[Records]
————————
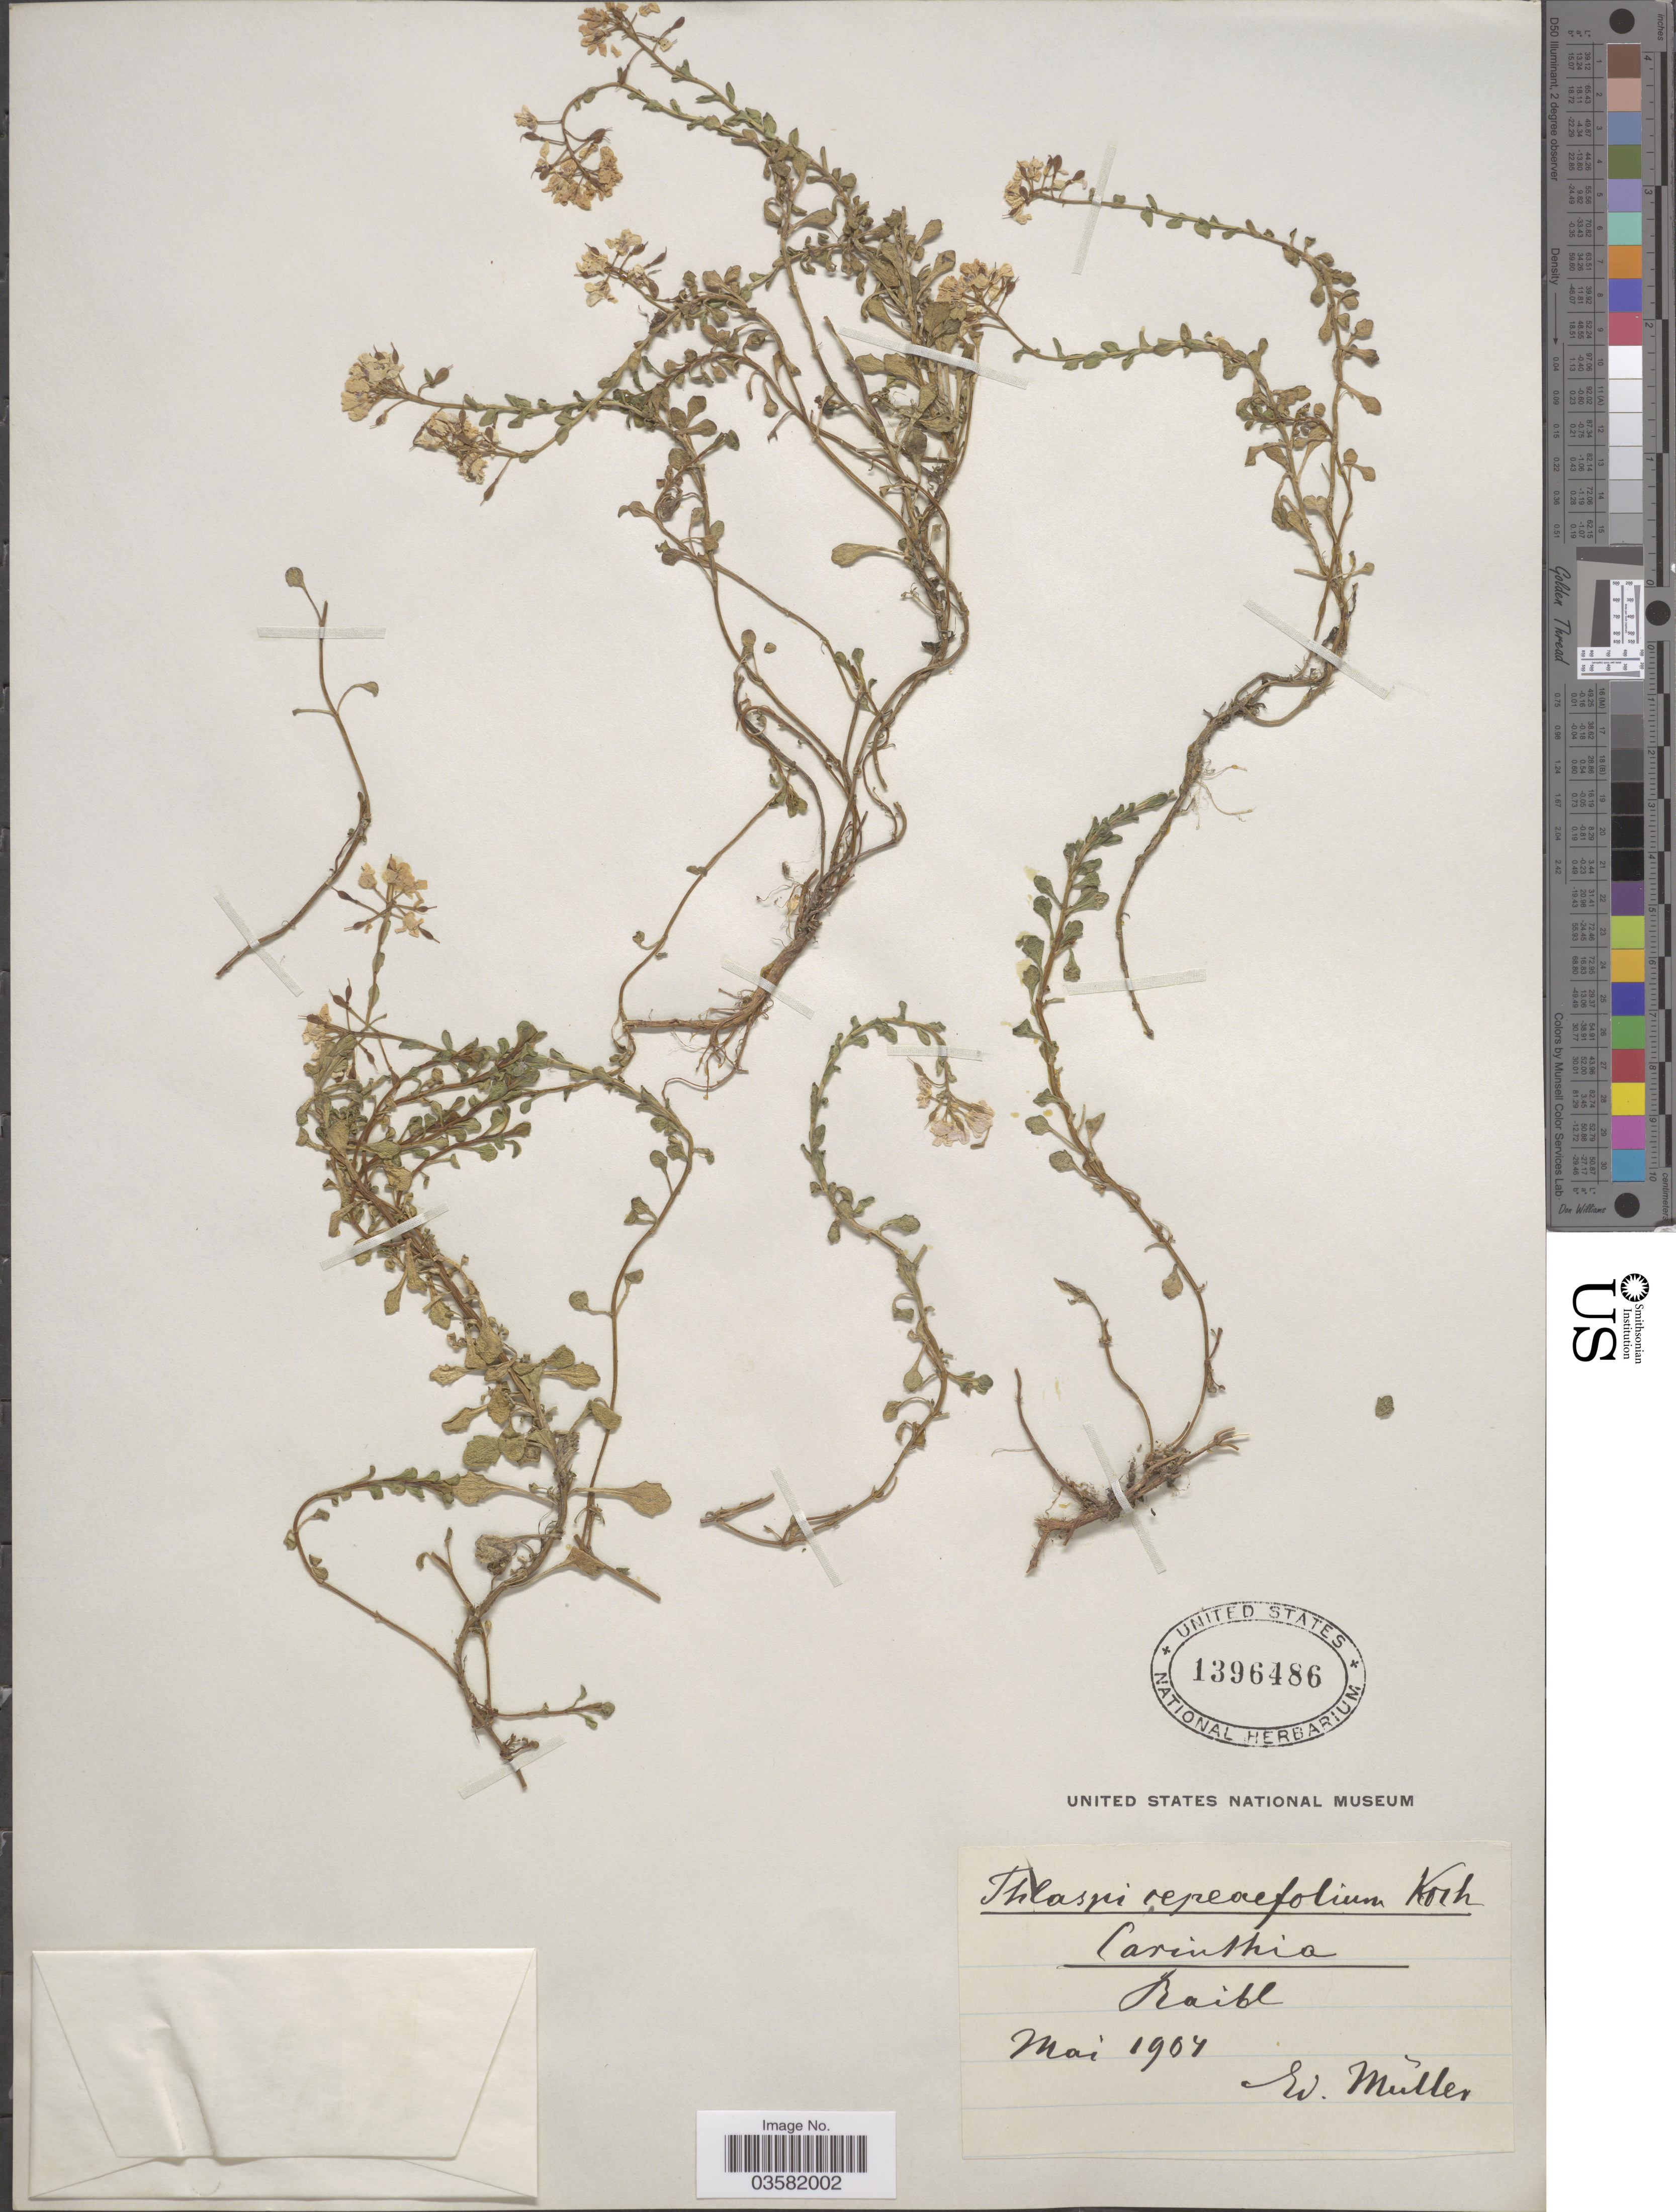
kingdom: Plantae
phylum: Tracheophyta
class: Magnoliopsida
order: Brassicales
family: Brassicaceae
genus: Thlaspi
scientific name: Thlaspi cepaeifolium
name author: (Wulfen) W.D.J. Koch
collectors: E. Müller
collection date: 1904-05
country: Austria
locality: Carinthia. Raibl.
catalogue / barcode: US 1396486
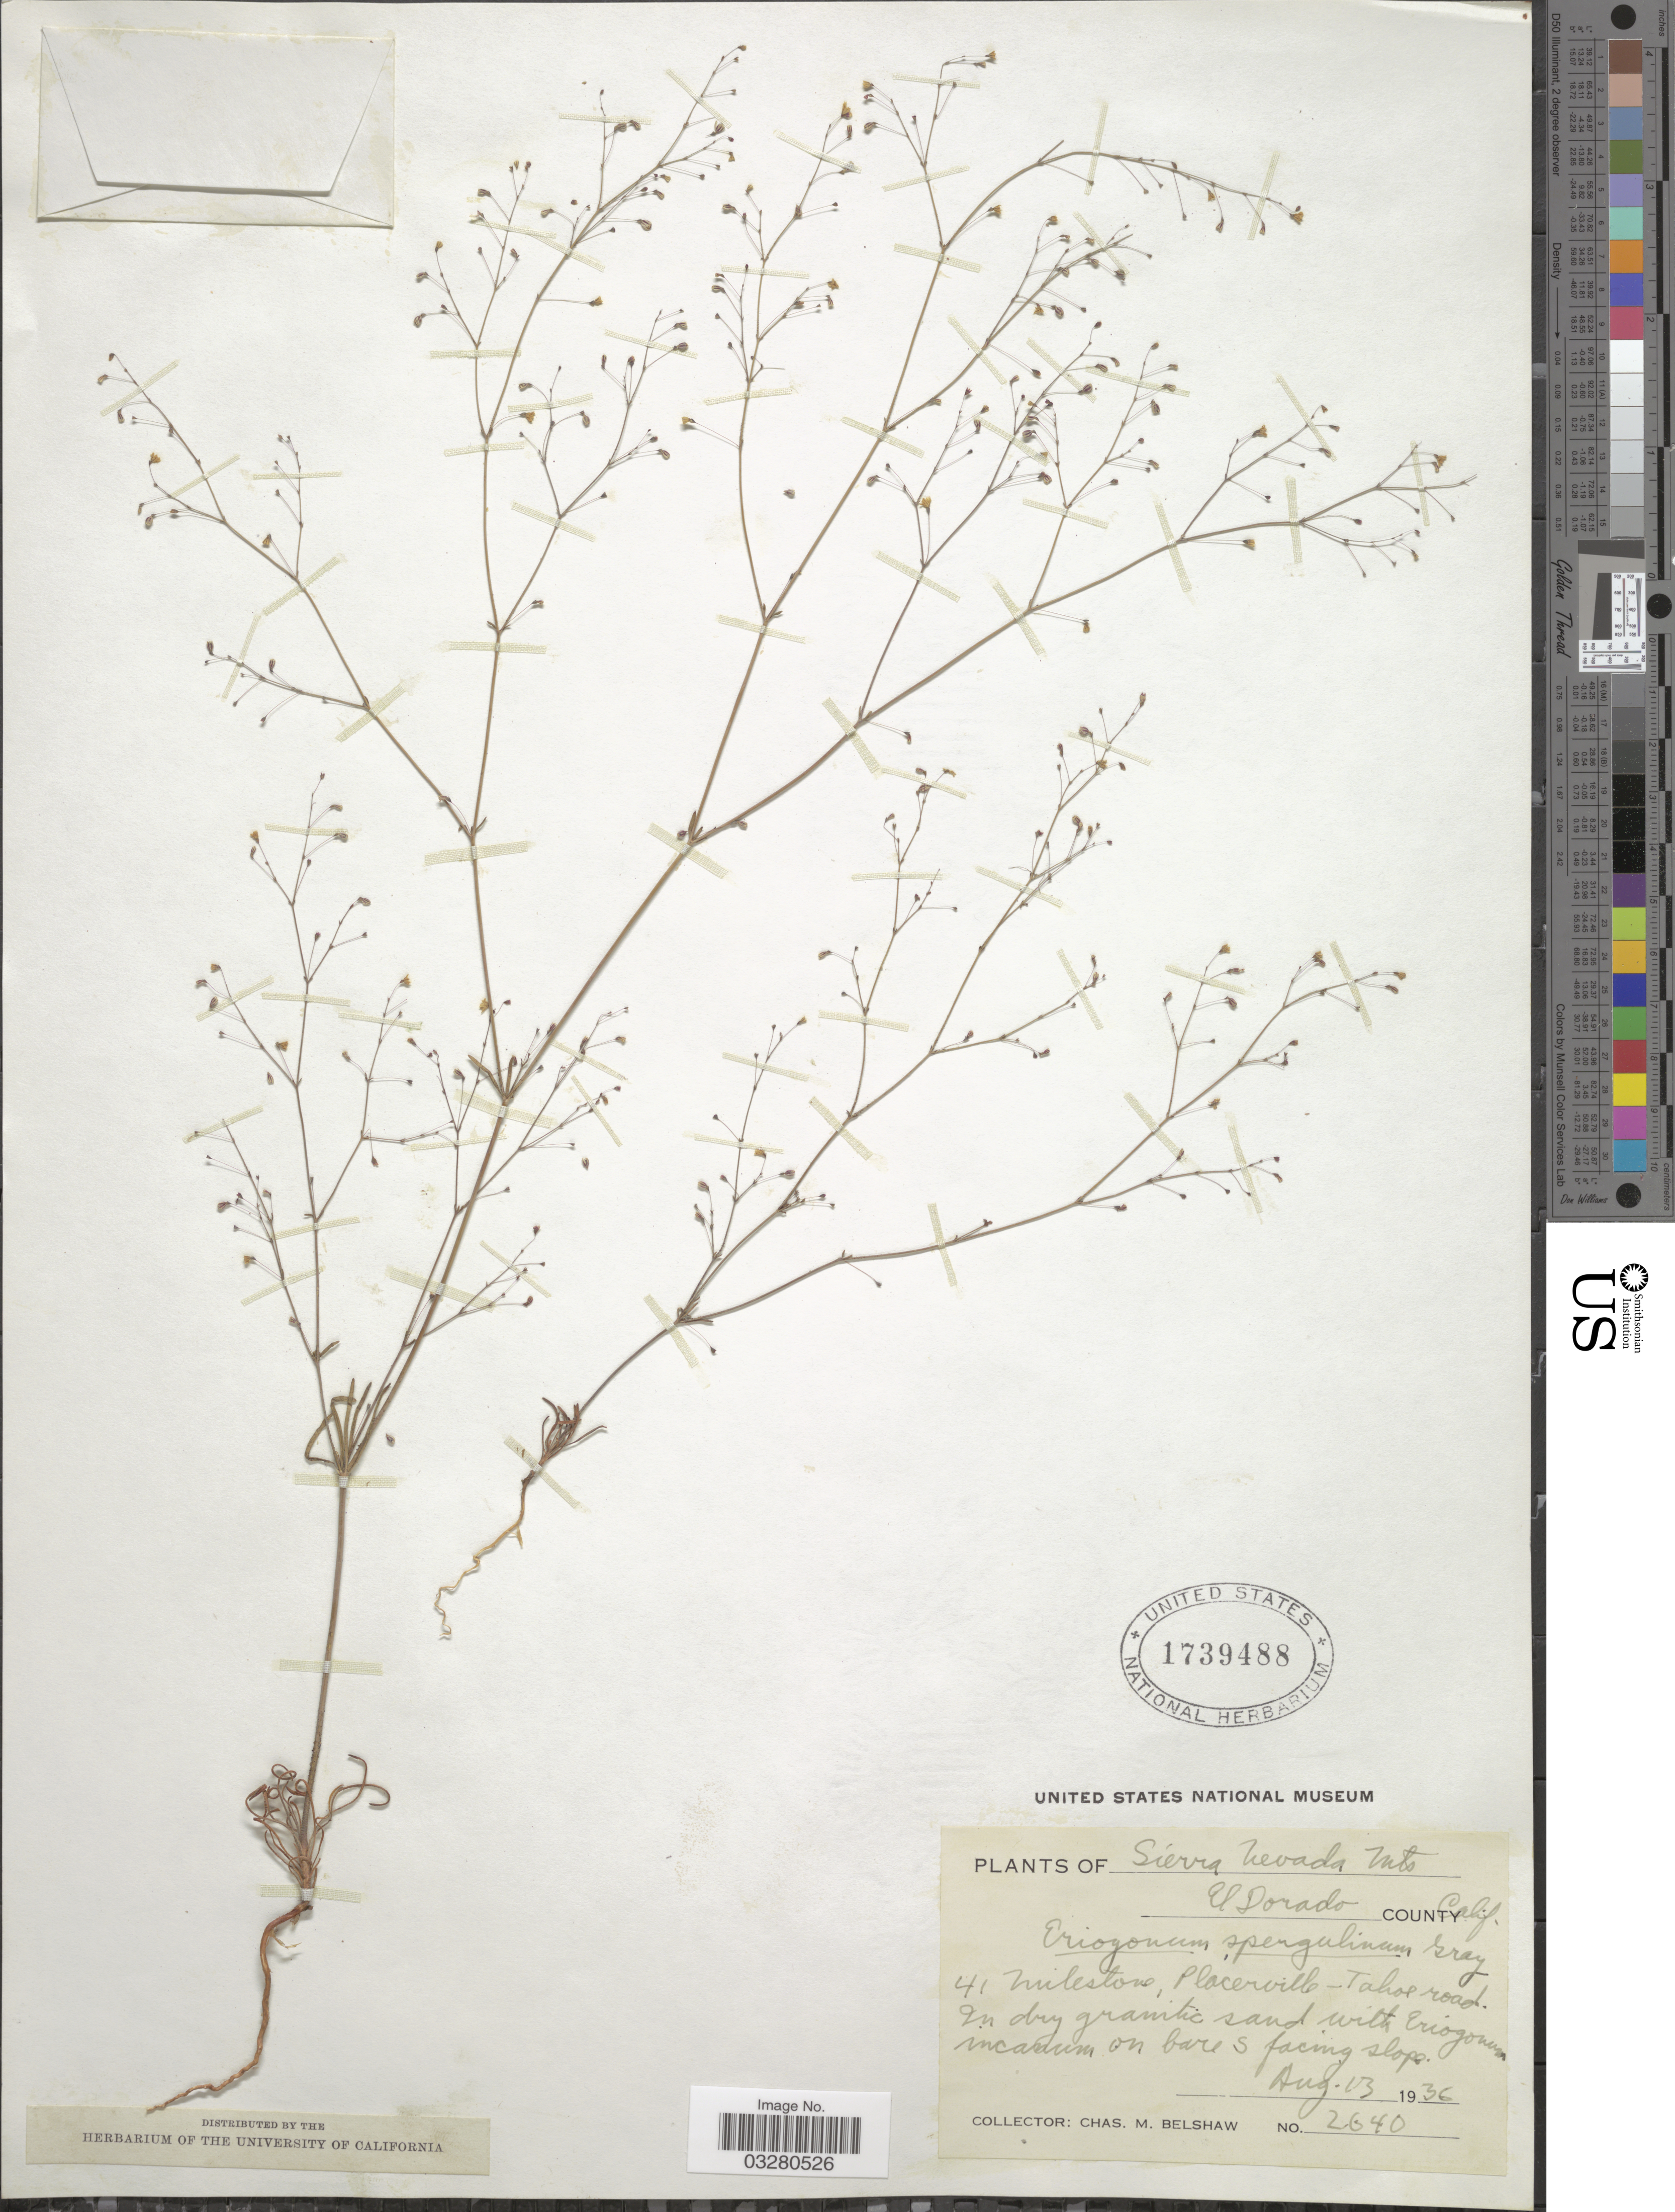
————————
WORK TO DO:
Please copy all of the records above line for line, leaving out the pictures.

COMPLETE ANSWER:
kingdom: Plantae
phylum: Tracheophyta
class: Magnoliopsida
order: Brassicales
family: Brassicaceae
genus: Thlaspi
scientific name: Thlaspi cepaeifolium
name author: (Wulfen) W.D.J. Koch
collectors: E. Müller
collection date: 1904-05
country: Austria
locality: Carinthia. Raibl.
catalogue / barcode: US 1396486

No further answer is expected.